Problem statement - Write each entry out again exactly, with nothing omitted.

[Stored data]
"""

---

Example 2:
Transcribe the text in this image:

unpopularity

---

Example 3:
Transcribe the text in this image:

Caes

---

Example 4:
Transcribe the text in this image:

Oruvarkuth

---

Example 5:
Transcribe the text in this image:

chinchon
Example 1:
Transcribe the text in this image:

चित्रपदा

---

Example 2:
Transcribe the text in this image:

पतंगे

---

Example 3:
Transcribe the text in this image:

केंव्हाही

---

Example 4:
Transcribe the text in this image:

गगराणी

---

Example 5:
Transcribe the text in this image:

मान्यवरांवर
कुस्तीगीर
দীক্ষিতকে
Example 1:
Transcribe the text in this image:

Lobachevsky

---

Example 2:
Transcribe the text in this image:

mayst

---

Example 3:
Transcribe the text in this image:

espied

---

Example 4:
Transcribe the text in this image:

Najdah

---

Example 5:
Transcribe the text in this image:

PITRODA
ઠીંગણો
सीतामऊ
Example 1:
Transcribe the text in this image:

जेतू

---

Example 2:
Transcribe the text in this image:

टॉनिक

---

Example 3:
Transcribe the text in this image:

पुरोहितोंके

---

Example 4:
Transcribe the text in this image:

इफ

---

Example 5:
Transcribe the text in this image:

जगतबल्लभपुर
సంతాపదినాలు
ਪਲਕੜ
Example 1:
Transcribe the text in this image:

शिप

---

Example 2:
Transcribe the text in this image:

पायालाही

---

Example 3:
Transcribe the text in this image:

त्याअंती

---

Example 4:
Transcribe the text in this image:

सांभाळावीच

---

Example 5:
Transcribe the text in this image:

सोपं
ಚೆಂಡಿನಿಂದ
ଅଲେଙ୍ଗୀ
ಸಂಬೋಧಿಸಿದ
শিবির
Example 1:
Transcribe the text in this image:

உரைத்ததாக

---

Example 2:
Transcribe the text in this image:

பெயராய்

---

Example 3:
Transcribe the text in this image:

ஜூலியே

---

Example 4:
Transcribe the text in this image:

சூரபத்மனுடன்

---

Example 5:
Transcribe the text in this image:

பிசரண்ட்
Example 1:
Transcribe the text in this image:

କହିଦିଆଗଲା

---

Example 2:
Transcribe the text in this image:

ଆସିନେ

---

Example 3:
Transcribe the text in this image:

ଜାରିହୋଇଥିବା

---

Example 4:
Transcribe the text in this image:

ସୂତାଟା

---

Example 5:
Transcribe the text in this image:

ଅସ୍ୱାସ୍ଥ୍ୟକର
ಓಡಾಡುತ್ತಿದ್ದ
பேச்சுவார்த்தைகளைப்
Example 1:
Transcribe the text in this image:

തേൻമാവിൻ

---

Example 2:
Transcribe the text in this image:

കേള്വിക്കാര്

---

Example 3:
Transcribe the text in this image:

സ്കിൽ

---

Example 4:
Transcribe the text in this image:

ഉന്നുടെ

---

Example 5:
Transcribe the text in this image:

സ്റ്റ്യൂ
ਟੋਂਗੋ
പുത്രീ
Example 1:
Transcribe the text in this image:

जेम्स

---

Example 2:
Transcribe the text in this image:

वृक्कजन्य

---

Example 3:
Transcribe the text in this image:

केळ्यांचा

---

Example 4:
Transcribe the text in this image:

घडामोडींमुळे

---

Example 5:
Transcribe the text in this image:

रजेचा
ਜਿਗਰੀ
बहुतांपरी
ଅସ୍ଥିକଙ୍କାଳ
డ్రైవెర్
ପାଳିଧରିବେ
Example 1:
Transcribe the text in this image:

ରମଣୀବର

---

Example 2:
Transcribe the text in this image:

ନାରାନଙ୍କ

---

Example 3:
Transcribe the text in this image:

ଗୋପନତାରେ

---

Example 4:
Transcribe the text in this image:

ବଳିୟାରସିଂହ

"""

Written reply -
---

Example 2:
Transcribe the text in this image:

unpopularity

---

Example 3:
Transcribe the text in this image:

Caes

---

Example 4:
Transcribe the text in this image:

Oruvarkuth

---

Example 5:
Transcribe the text in this image:

chinchon
Example 1:
Transcribe the text in this image:

चित्रपदा

---

Example 2:
Transcribe the text in this image:

पतंगे

---

Example 3:
Transcribe the text in this image:

केंव्हाही

---

Example 4:
Transcribe the text in this image:

गगराणी

---

Example 5:
Transcribe the text in this image:

मान्यवरांवर
कुस्तीगीर
দীক্ষিতকে
Example 1:
Transcribe the text in this image:

Lobachevsky

---

Example 2:
Transcribe the text in this image:

mayst

---

Example 3:
Transcribe the text in this image:

espied

---

Example 4:
Transcribe the text in this image:

Najdah

---

Example 5:
Transcribe the text in this image:

PITRODA
ઠીંગણો
सीतामऊ
Example 1:
Transcribe the text in this image:

जेतू

---

Example 2:
Transcribe the text in this image:

टॉनिक

---

Example 3:
Transcribe the text in this image:

पुरोहितोंके

---

Example 4:
Transcribe the text in this image:

इफ

---

Example 5:
Transcribe the text in this image:

जगतबल्लभपुर
సంతాపదినాలు
ਪਲਕੜ
Example 1:
Transcribe the text in this image:

शिप

---

Example 2:
Transcribe the text in this image:

पायालाही

---

Example 3:
Transcribe the text in this image:

त्याअंती

---

Example 4:
Transcribe the text in this image:

सांभाळावीच

---

Example 5:
Transcribe the text in this image:

सोपं
ಚೆಂಡಿನಿಂದ
ଅଲେଙ୍ଗୀ
ಸಂಬೋಧಿಸಿದ
শিবির
Example 1:
Transcribe the text in this image:

உரைத்ததாக

---

Example 2:
Transcribe the text in this image:

பெயராய்

---

Example 3:
Transcribe the text in this image:

ஜூலியே

---

Example 4:
Transcribe the text in this image:

சூரபத்மனுடன்

---

Example 5:
Transcribe the text in this image:

பிசரண்ட்
Example 1:
Transcribe the text in this image:

କହିଦିଆଗଲା

---

Example 2:
Transcribe the text in this image:

ଆସିନେ

---

Example 3:
Transcribe the text in this image:

ଜାରିହୋଇଥିବା

---

Example 4:
Transcribe the text in this image:

ସୂତାଟା

---

Example 5:
Transcribe the text in this image:

ଅସ୍ୱାସ୍ଥ୍ୟକର
ಓಡಾಡುತ್ತಿದ್ದ
பேச்சுவார்த்தைகளைப்
Example 1:
Transcribe the text in this image:

തേൻമാവിൻ

---

Example 2:
Transcribe the text in this image:

കേള്വിക്കാര്

---

Example 3:
Transcribe the text in this image:

സ്കിൽ

---

Example 4:
Transcribe the text in this image:

ഉന്നുടെ

---

Example 5:
Transcribe the text in this image:

സ്റ്റ്യൂ
ਟੋਂਗੋ
പുത്രീ
Example 1:
Transcribe the text in this image:

जेम्स

---

Example 2:
Transcribe the text in this image:

वृक्कजन्य

---

Example 3:
Transcribe the text in this image:

केळ्यांचा

---

Example 4:
Transcribe the text in this image:

घडामोडींमुळे

---

Example 5:
Transcribe the text in this image:

रजेचा
ਜਿਗਰੀ
बहुतांपरी
ଅସ୍ଥିକଙ୍କାଳ
డ్రైవెర్
ପାଳିଧରିବେ
Example 1:
Transcribe the text in this image:

ରମଣୀବର

---

Example 2:
Transcribe the text in this image:

ନାରାନଙ୍କ

---

Example 3:
Transcribe the text in this image:

ଗୋପନତାରେ

---

Example 4:
Transcribe the text in this image:

ବଳିୟାରସିଂହ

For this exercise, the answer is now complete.